Wednesday, December 28, 2011

The Coming Break-Up of the Nation-State by Gary North



Gary North writes:

There are signs that the social and intellectual world created by the Renaissance and extended by the Enlightenment – right wing and left wing – is nearing its own final days. This is marked by the crisis of the democratic nation-state. It faces these crises:
1. The bankruptcy of its welfare programs for the aged
2. Rising rates of violent crime
3. The failure in the United States of tax-funded education, K-12
4. The bankruptcy of the American empire
5. The loss of legitimacy of the democratic nation-state
6. The break-up of the European federation and euro
7. The failure of the United Nations Organization
8. The rapid extension of Islam in Western Europe
9. Falling white birthrates in the West: below replacement rate
10. The decline of historical knowledge among the West's elite
11. Loss of faith in the idea of progress
12. No replacements for the church and the nation-state 
13. Boredom



Gary continues: 

Chapter 9 of [Robert Nisbet's] book, Progress at Bay, discusses the evidence for the loss of faith in the West regarding the future.
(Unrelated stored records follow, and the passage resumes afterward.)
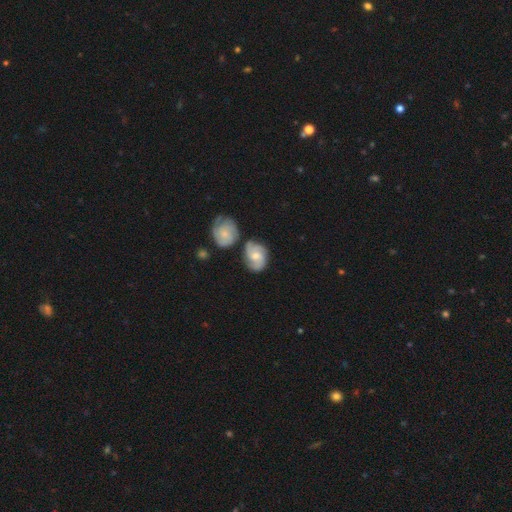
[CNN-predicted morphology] type=featured or disk (70%); edge-on=no (97%); bar=no (61%); spiral arms=yes (93%); winding=medium (44%); arm count=3 (38%); bulge=moderate (53%); merging=none (55%).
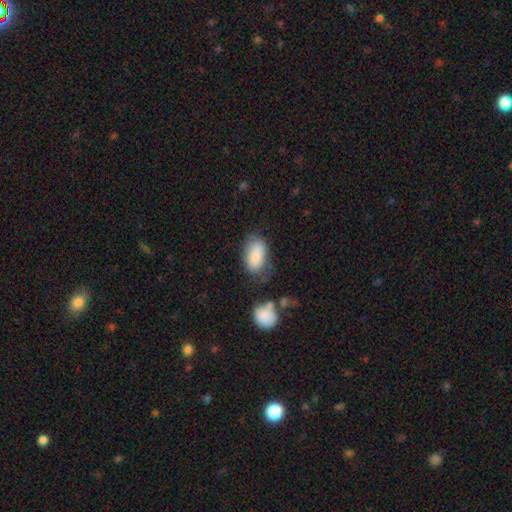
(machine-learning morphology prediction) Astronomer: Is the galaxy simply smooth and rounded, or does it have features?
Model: smooth — 80%.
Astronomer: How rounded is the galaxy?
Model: in between — 91%.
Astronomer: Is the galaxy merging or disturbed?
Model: none — 58%.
He writes:
Behind this spreading atmosphere of guilt and loss of meaning or purpose in the West and its heritage lies a constant erosion of faith in Western institutions; not just political but social, cultural, and religious institutions. Hardly a week passes without some fresh poll or survey indicating still greater loss of respect by Americans and Europeans for government, church, school, profession, industry, the media, and other once respected institutions – and, naturally, those who in one or other degree preside over or represent that these institutions (p. 332).
If there was a single source of this loss of faith it was Charles Darwin. His concept of unplanned biological change rested on his denial of any purpose in the universe prior to man.
The issue of progress is intimately tied to the idea of morality. 
We cannot separate the doctrine of the idea of progress from morality, which in turn is established through faith in God, who provides both purpose and meaning for the universe. 
The heart of Darwin's theory is that nature has no autonomous purpose... not structured to benefit man, and man must struggle against the forces of nature in order to retain his dominance in nature.  There is nothing outside of man that gives support to man... that guarantees man's success in extending his rule over nature in history.   
There is also no sovereign God who oversees the affairs of men, which has been the belief of Judaism, Christianity, and Islam from the beginning.  Man is cut off from any source of positive or negative sanctions in response to a transcendent system of morals.  
If God is not dead, he is ebbing away, and has been since the early part of the century. We have, in Jonathan Swift's coruscating words, "just enough religion to make us hate but not enough to make us love one another" – or, enough to make us see the flaws and cankers of the society around us but not enough to generate hope for the future.